What is required
Copy the lines exactly. Begin at the first line of the data and stop after the line with "de integrar. HONPINE tiene una amplia".

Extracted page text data
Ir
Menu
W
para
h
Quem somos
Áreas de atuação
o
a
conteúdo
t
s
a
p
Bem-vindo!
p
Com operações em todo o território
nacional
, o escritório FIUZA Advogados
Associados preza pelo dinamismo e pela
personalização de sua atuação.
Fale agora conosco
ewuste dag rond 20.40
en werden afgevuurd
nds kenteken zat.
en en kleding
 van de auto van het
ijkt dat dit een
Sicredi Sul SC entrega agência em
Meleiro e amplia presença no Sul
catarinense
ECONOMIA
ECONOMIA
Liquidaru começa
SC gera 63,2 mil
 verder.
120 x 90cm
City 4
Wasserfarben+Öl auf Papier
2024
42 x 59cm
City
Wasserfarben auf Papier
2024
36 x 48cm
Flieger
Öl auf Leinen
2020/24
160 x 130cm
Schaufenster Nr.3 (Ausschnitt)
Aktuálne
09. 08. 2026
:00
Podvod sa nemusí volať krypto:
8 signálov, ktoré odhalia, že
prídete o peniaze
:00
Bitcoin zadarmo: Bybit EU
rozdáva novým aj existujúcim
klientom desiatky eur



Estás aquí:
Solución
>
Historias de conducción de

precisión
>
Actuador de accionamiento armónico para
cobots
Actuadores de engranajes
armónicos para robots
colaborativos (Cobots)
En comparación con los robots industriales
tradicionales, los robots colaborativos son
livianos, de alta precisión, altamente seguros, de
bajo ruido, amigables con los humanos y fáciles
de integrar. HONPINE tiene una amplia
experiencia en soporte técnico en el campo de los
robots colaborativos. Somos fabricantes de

Finished exercise
Ir
Menu
W
para
h
Quem somos
Áreas de atuação
o
a
conteúdo
t
s
a
p
Bem-vindo!
p
Com operações em todo o território
nacional
, o escritório FIUZA Advogados
Associados preza pelo dinamismo e pela
personalização de sua atuação.
Fale agora conosco
ewuste dag rond 20.40
en werden afgevuurd
nds kenteken zat.
en en kleding
 van de auto van het
ijkt dat dit een
Sicredi Sul SC entrega agência em
Meleiro e amplia presença no Sul
catarinense
ECONOMIA
ECONOMIA
Liquidaru começa
SC gera 63,2 mil
 verder.
120 x 90cm
City 4
Wasserfarben+Öl auf Papier
2024
42 x 59cm
City
Wasserfarben auf Papier
2024
36 x 48cm
Flieger
Öl auf Leinen
2020/24
160 x 130cm
Schaufenster Nr.3 (Ausschnitt)
Aktuálne
09. 08. 2026
:00
Podvod sa nemusí volať krypto:
8 signálov, ktoré odhalia, že
prídete o peniaze
:00
Bitcoin zadarmo: Bybit EU
rozdáva novým aj existujúcim
klientom desiatky eur



Estás aquí:
Solución
>
Historias de conducción de

precisión
>
Actuador de accionamiento armónico para
cobots
Actuadores de engranajes
armónicos para robots
colaborativos (Cobots)
En comparación con los robots industriales
tradicionales, los robots colaborativos son
livianos, de alta precisión, altamente seguros, de
bajo ruido, amigables con los humanos y fáciles
de integrar. HONPINE tiene una amplia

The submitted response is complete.